**Page:**

## Begin

Grez-sur-Loing (, literally Grez on Loing; formerly Grès-en-Gâtinais, literally Grès in Gâtinais) is a commune in the Seine-et-Marne department in north-central France.

Sights 

 The Church of Notre-Dame et Saint-Laurent (Church of Our Lady and of Saint Lawrence) was the church of a priory dependent on Saint Peter's Abbey in Sens. It dates from the twelfth century and houses some tombs of the sixteenth century.
 The Tower of Ganne, built by Louis VI the fat in 1127, at the same time as the castle.
 The Old bridge, former bridge of Grez-en-Gâtinais built between the 12th century and the 14th century. Destroyed several times it was rebuilt identically in 1980.
Tacot des Lacs (Lakes' crate), a narrow-gauge heritage railway running about lakes on plains of the Loing river.

Art colony

It is located 70 km south of Paris and is notable for the artists and musicians who have lived or stayed there. The painter Fernande Sadler became mayor and encouraged the community gathering paintings and she wrote about the artists there.

The Swedish artist Carl Larsson met his wife Karin Bergöö while they were both staying at Grez. Others include Irish artist Frank O'Meara, Swedish artists Karl Nordström, Carl Larsson, Emma Chadwick, Julia Beck and Bruno Liljefors as well as writer August Strindberg, the Danish and Norwegian members of the Skagen Painters, and Robert Louis Stevenson. American artists were John Singer Sargent, Francis Brooks Chadwick, Robert Vonnoh, Edward Simmons (painter), Will Hicox Low, Theodore Robinson, Willard Metcalf, Bruce Crane, and Kenyon Cox. Grez is featured in many paintings by The Glasgow Boys, where the bridge over the river is clearly featured. They were resident in the village at the turn of the 20th century.

## End

**Data rows:**
## Begin

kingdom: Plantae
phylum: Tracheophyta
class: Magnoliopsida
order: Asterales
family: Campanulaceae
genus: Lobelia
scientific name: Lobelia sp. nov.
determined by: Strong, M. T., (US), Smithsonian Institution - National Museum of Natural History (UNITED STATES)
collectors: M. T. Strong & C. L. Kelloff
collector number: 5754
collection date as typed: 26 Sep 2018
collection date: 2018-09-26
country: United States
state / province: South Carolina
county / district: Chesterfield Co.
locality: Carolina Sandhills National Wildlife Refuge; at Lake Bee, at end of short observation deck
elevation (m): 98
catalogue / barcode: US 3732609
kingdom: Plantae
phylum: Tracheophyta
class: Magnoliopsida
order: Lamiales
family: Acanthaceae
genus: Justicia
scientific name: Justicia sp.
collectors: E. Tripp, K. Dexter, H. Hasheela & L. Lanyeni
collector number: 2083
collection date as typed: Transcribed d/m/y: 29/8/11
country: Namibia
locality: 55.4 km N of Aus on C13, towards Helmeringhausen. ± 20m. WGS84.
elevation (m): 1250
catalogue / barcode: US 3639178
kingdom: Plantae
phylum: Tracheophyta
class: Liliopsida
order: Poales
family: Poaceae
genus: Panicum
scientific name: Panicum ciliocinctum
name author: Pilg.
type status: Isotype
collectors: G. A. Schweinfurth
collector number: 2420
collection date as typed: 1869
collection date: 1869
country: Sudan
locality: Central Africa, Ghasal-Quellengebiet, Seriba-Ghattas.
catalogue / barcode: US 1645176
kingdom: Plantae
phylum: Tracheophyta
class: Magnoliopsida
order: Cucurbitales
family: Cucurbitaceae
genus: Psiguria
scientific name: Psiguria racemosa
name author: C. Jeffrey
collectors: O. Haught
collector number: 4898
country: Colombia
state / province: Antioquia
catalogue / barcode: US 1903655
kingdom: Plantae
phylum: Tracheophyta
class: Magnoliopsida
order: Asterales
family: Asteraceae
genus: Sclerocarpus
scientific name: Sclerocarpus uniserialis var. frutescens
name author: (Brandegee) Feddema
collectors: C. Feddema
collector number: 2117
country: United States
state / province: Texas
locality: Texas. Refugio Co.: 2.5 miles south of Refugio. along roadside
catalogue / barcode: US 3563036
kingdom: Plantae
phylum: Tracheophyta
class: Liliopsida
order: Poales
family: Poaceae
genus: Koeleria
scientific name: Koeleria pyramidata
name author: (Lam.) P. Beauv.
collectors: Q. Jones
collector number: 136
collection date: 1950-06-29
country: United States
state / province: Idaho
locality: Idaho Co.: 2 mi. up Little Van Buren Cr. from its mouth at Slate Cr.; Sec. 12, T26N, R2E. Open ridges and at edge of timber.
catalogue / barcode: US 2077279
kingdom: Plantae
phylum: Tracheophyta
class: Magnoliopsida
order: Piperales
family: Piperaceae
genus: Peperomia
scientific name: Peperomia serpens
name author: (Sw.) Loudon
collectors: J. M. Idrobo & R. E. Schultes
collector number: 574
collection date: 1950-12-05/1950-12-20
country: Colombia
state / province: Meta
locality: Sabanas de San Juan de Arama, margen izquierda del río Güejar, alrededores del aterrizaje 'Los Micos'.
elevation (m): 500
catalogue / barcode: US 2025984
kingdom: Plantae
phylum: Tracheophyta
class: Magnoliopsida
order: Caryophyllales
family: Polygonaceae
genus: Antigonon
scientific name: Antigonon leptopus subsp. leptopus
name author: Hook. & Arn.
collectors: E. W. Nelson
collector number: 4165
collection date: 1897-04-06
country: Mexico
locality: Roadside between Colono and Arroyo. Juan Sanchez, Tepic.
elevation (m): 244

## End

**The request:**
Carry on the text about Grez-sur-Loing from the point where it stops. The records are separate material and have nothing to do with the text about Grez-sur-Loing.

**Output of the exercise:**
Musicians also migrated to Grez-sur-Loing. The English composer Frederick Delius lived here and dictated a number of works to his amanuensis, Eric Fenby, here. Their house was portrayed in the 1968 Ken Russell film Song of Summer, but it was filmed in England. Delius died in Grez on 10 June 1934. The American soprano and folk song fieldworker Loraine Wyman spent several years here starting in 1928, following her retirement from singing.

See also
Communes of the Seine-et-Marne department

References

External links

1999 Land Use, from IAURIF (Institute for Urban Planning and Development of the Paris-Île-de-France région)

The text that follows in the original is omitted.